The State Legislature

The landscape at that time. Tennessee’s Legislature may have had the political will to pass a law in 2016 to the effect that Obergefell would have been considered a nullity under state law. However, there were several problems with that strategy.

What that meant. Because there would have been no political will to impeach the governor, such a law would have been ignored. Furthermore, the law would have undoubtedly resulted in a lawsuit in federal court asking that court to declare any new law unconstitutional under Obergefell. The attorney general, pursuant to that office’s prerogatives under the doctrine of separation of powers, would have had the right to refuse to defend the law, which is likely inasmuch as he had already advised the governor and all our state’s county clerks to issue licenses to same-sex couples. If the attorney general had declined to defend the law, then the speaker of the House and Senate would have had to agree to hire outside counsel to defend the law.
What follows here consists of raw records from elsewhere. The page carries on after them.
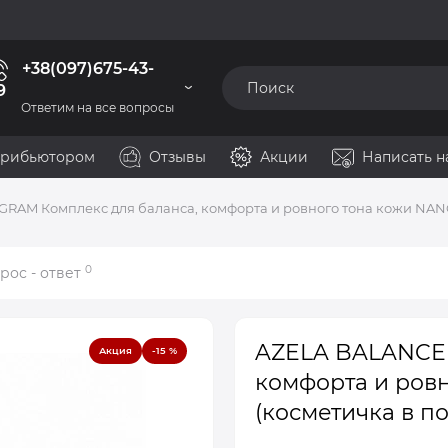
+38(097)675-43-
9
Ответим на все вопросы
стрибьютором
Отзывы
Акции
Написать н
RAM Комплекс для баланса, комфорта и ровного тона кожи NANO
0
рос - ответ
AZELA BALANCE 
Акция
-15 %
комфорта и ров
(косметичка в п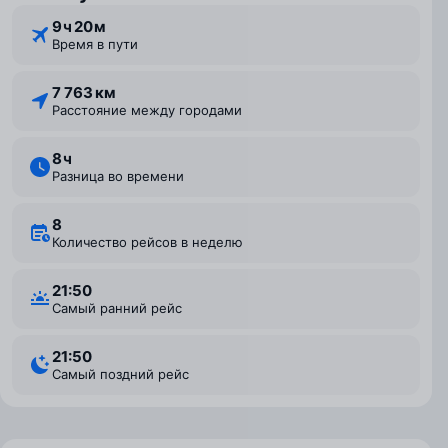
9 ⁠ч 20 ⁠м
Время в пути
7 763 км
Расстояние между городами
8 ⁠ч
Разница во времени
8
Количество рейсов в неделю
21:50
Самый ранний рейс
21:50
Самый поздний рейс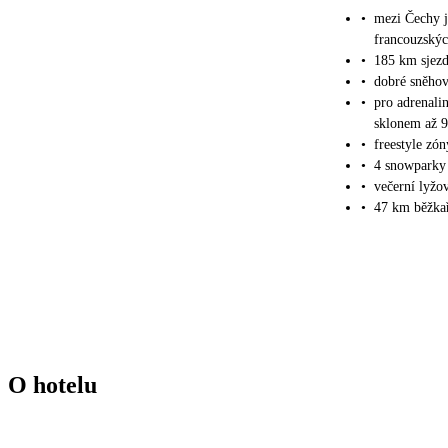
•
mezi Čechy j
francouzskýc
•
185 km sjez
•
dobré sněho
•
pro adrenali
sklonem až 
•
freestyle zón
•
4 snowparky 
•
večerní lyžo
•
47 km běžka
O hotelu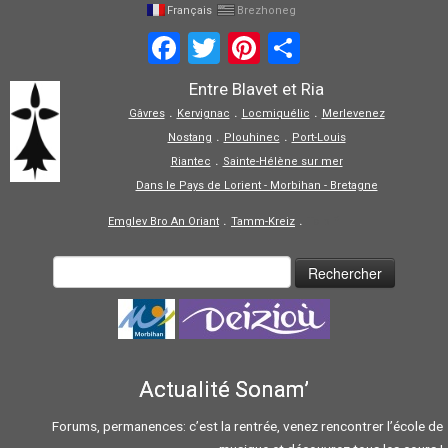
Français
Brezhoneg
Facebook
Twitter
Pinterest
Partager
Entre Blavet et Ria
.
.
.
Gâvres
Kervignac
Locmiquélic
Merlevenez
.
.
Nostang
Plouhinec
Port-Louis
.
Riantec
Sainte-Hélène sur mer
Dans le Pays de Lorient - Morbihan - Bretagne
.
.
Emglev Bro An Oriant
Tamm-Kreiz
Tolpiñ
Actualité Sonam’
Forums, permanences: c’est la rentrée, venez rencontrer l’école de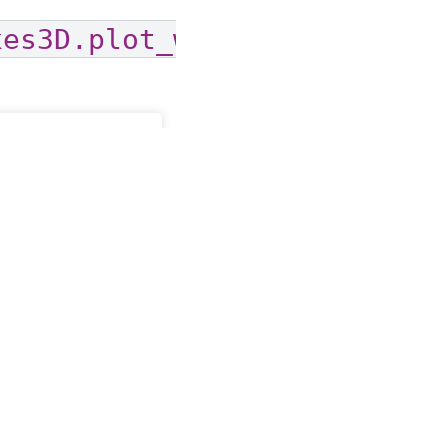
xes3D.plot_wireframe
D wireframe plot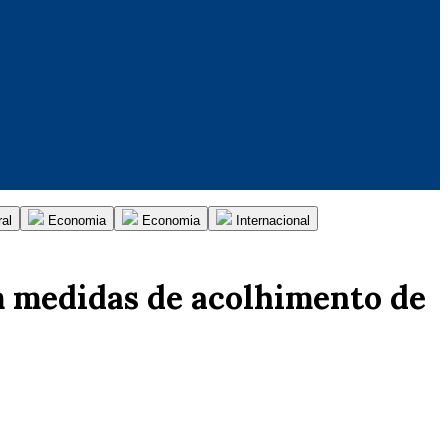
al
Economia
Economia
Internacional
m medidas de acolhimento de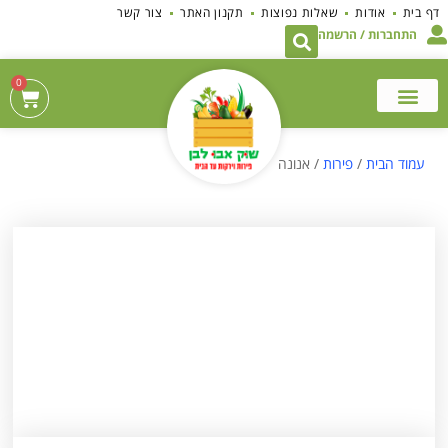
לתוכן
דף בית
אודות
שאלות נפוצות
תקנון האתר
צור קשר
התחברות / הרשמה
0
עמוד הבית
/
פירות
/ אנונה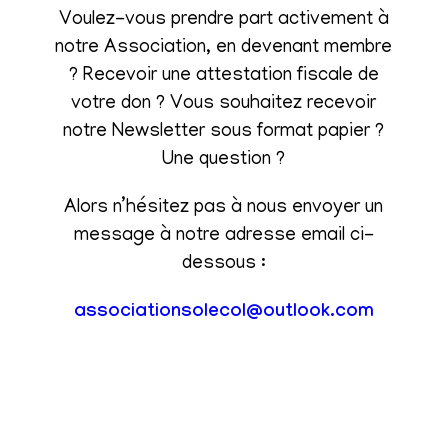
Voulez-vous prendre part activement à
notre Association, en devenant membre
? Recevoir une attestation fiscale de
votre don ? Vous souhaitez recevoir
notre Newsletter sous format papier ?
Une question ?
Alors n’hésitez pas à nous envoyer un
message à notre adresse email ci-
dessous :
associationsolecol@outlook.com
Given their general unwillingness to oppose the governor and given their likely reliance on the attorney general’s analysis of Obergefell’s “requirements,” them both agreeing to defend a “nullification” bill was highly unlikely.

Assuming the law would have been defended by someone, the new law would not have put any new issue before the federal district court and 6th Circuit Court of Appeals. Thus, there would not have been any new legal/constitutional issue in front of those courts upon which to decide a legal challenge to the new law. This increased the likelihood the courts would have applied Obergefell to strike down any new state law. Re-litigation of the very same issue that had already been decided by the U.S. Supreme Court could have taken as little as six to eight months, which would have been a problem for this reason: Unless there had been a new justice on the U.S. Supreme Court in place of one of the five in the Obergefell majority, then the U.S. Supreme Court was not likely to hear an appeal from the 6th Circuit. Of course, there has been no change in the composition of the pro-Obergefell faction of the U.S. Supreme Court.
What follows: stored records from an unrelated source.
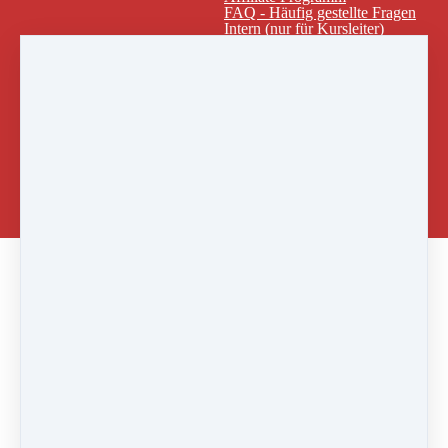
FAQ - Häufig gestellte Fragen
Intern (nur für Kursleiter)
Shop
Sprachen
Anmelden
Englisch
Französisch
Russisch
Ukrainisch
Spanisch
Italienisch
Schwedisch
中文
Ergänzungsvideo zu deinem Kurs
Auf- und
Abströmen
Das Video ist Bestandteil des Kurses
"Ätherische
Grundlagen der Eurythmie"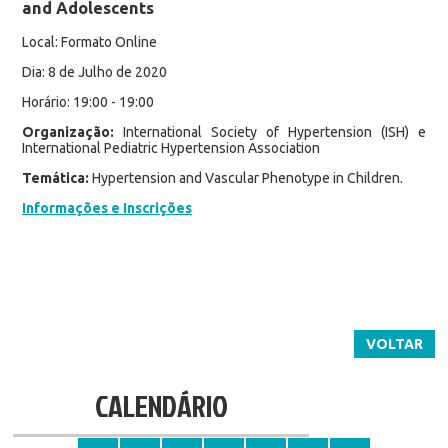
and Adolescents
Local: Formato Online
Dia: 8 de Julho de 2020
Horário: 19:00 - 19:00
Organização:
International Society of Hypertension (ISH) e
International Pediatric Hypertension Association
Temática:
Hypertension and Vascular Phenotype in Children.
Informações e Inscrições
VOLTAR
CALENDÁRIO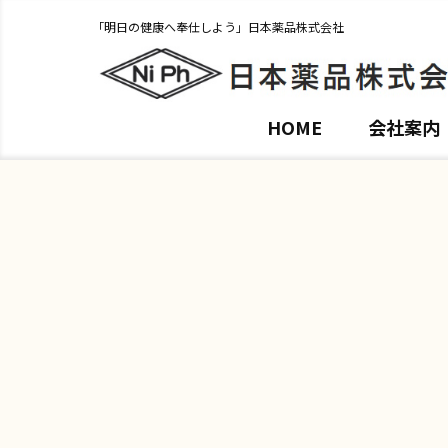
「明日の健康へ奉仕しよう」日本薬品株式会社
HOME
会社案内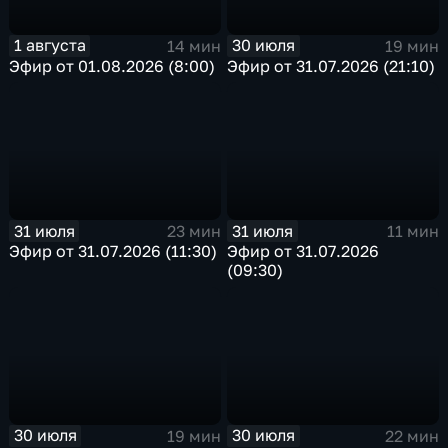
1 августа
30 июля
14 мин
19 мин
Эфир от 01.08.2026 (8:00)
Эфир от 31.07.2026 (21:10)
31 июля
31 июля
23 мин
11 мин
Эфир от 31.07.2026 (11:30)
Эфир от 31.07.2026
(09:30)
30 июля
30 июля
19 мин
22 мин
Because of the separation of powers, each of the officials in our state whose offices are created by the state Constitution have the prerogative to decide whether the new state law is unconstitutional and, therefore, disregard it. This includes the state’s treasurer, comptroller, and secretary of state; and each of the county officers: the county executive, sheriff, trustee, register, county clerk, and assessor of property.
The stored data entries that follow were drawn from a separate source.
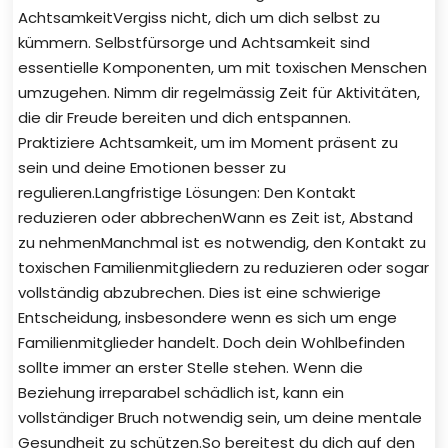
AchtsamkeitVergiss nicht, dich um dich selbst zu
kümmern. Selbstfürsorge und Achtsamkeit sind
essentielle Komponenten, um mit toxischen Menschen
umzugehen. Nimm dir regelmässig Zeit für Aktivitäten,
die dir Freude bereiten und dich entspannen.
Praktiziere Achtsamkeit, um im Moment präsent zu
sein und deine Emotionen besser zu
regulieren.Langfristige Lösungen: Den Kontakt
reduzieren oder abbrechenWann es Zeit ist, Abstand
zu nehmenManchmal ist es notwendig, den Kontakt zu
toxischen Familienmitgliedern zu reduzieren oder sogar
vollständig abzubrechen. Dies ist eine schwierige
Entscheidung, insbesondere wenn es sich um enge
Familienmitglieder handelt. Doch dein Wohlbefinden
sollte immer an erster Stelle stehen. Wenn die
Beziehung irreparabel schädlich ist, kann ein
vollständiger Bruch notwendig sein, um deine mentale
Gesundheit zu schützen.So bereitest du dich auf den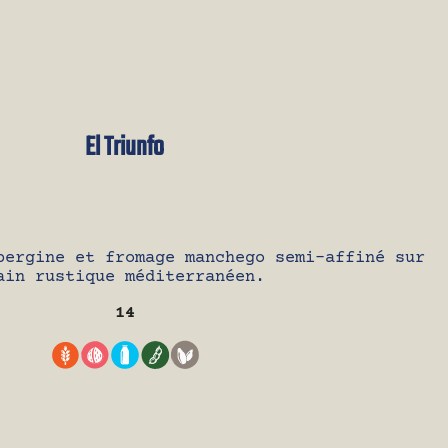
El Triunfo
bergine et fromage manchego semi-affiné sur
ain rustique méditerranéen.
14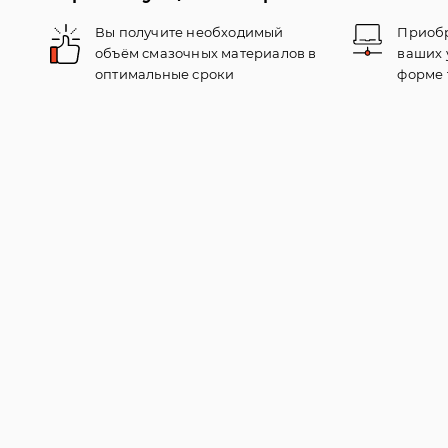
Вы получите необходимый
Приобр
объём смазочных материалов в
ваших 
оптимальные сроки
форме 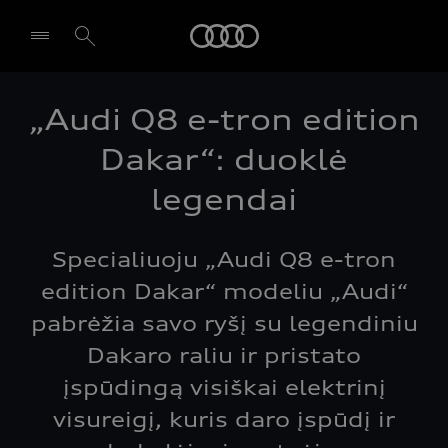
Audi
„Audi Q8 e-tron edition
Pasirinkti atstovybę
Dakar“: duoklė
legendai
Specialiuoju „Audi Q8 e-tron
edition Dakar“ modeliu „Audi“
pabrėžia savo ryšį su legendiniu
Dakaro raliu ir pristato
įspūdingą visiškai elektrinį
visureigį, kuris daro įspūdį ir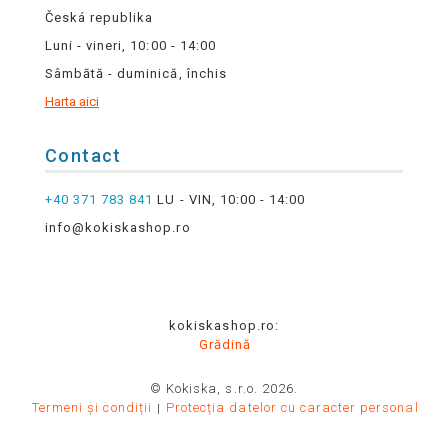
Česká republika
Luni - vineri, 10:00 - 14:00
Sâmbătă - duminică, închis
Harta aici
Contact
+40 371 783 841
LU - VIN, 10:00 - 14:00
info@kokiskashop.ro
kokiskashop.ro:
Grădină
© Kokiska, s.r.o. 2026.
Termeni și condiții
Protecția datelor cu caracter personal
This means that the Legislature would have had to have impeached the treasurer, comptroller, and secretary of state, if they, like the governor, had disregarded the new law. And the Legislature would have also had to find a way to remove from office all those local officials who might have disregarded the new state law. Otherwise, the law would have become meaningless. However, the Legislature has no direct power under current statutory law to oust local officials so it would have also been necessary for the Legislature to amend the ouster law to allow it to remove local officials who disregarded the new law.

The bottom line is that enforcement of a state “nullification” law would have presented numerous practical hurdles.